Assignment: When you reach the line containing "middle dip: (193, 220)" in the entries below, start writing out each line exactly, and stop after the line containing "pinky tip: (203, 279)".

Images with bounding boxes
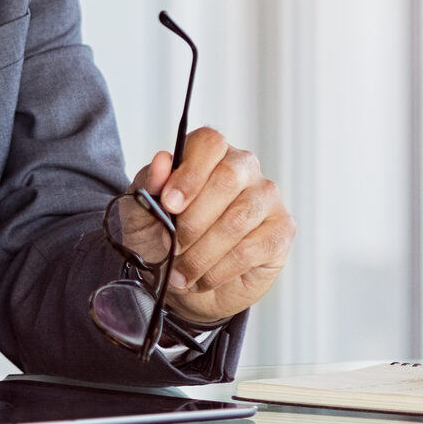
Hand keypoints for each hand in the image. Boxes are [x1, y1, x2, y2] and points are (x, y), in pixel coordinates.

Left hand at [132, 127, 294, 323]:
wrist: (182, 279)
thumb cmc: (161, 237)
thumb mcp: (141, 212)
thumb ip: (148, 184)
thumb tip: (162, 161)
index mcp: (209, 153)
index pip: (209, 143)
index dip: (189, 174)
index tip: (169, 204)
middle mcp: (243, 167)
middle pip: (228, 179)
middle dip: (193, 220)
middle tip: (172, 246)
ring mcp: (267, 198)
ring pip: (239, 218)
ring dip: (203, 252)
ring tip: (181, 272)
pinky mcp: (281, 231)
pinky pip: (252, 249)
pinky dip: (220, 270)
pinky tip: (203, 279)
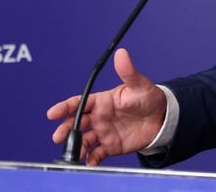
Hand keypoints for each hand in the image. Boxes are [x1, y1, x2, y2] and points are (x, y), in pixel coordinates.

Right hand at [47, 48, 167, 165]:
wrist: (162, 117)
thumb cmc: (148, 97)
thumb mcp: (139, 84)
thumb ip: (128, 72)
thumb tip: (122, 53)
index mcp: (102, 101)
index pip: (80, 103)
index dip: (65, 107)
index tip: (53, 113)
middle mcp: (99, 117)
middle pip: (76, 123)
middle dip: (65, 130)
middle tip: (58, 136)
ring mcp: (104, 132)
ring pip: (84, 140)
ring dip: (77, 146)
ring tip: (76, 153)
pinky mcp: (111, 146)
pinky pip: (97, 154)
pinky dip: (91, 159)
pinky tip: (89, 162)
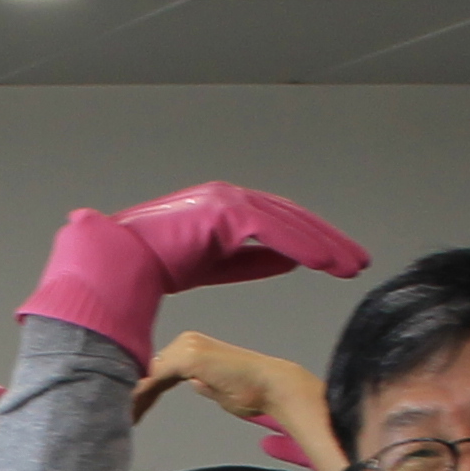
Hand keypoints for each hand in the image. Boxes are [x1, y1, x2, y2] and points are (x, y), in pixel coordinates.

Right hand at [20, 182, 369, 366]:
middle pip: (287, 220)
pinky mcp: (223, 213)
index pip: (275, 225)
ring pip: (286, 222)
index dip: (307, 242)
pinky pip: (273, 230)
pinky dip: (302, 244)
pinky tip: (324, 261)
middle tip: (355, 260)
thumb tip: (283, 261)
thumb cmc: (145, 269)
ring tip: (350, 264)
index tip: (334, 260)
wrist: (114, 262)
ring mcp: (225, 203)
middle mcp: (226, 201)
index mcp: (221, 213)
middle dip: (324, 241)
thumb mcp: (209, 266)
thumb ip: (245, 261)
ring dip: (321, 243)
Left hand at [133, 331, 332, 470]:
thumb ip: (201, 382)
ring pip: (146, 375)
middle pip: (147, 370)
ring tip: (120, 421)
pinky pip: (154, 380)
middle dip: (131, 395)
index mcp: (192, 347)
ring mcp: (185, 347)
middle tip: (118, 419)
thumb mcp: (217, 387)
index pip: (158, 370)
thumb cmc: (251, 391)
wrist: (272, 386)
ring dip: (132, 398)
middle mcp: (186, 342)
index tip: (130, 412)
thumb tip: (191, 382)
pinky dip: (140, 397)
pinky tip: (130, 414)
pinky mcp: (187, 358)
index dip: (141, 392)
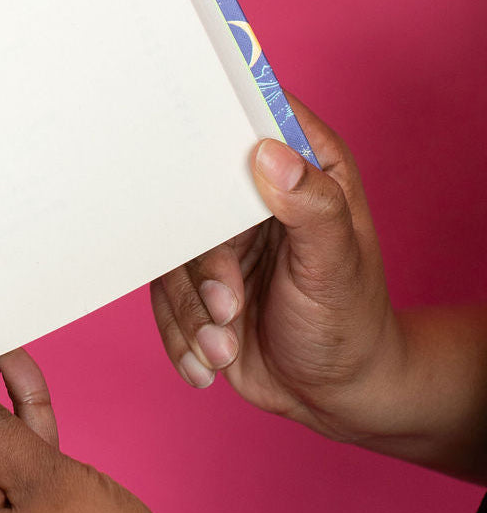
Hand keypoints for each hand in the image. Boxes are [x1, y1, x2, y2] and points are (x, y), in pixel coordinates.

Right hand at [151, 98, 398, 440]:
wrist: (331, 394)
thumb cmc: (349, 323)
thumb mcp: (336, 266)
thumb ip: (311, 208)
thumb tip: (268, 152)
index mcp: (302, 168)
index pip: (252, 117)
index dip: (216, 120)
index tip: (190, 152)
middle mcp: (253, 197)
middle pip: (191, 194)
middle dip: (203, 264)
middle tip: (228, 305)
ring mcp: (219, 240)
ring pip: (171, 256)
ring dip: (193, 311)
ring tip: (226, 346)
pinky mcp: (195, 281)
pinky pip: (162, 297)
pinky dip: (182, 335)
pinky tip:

Response for this exercise:
middle dip: (193, 220)
middle tip: (172, 246)
ring mcp: (267, 198)
ring pip: (239, 218)
ring dip: (203, 252)
ring tip: (181, 272)
pinky mcp: (281, 231)
pinky pip: (252, 249)
pinky dip: (220, 270)
pinky tip: (203, 279)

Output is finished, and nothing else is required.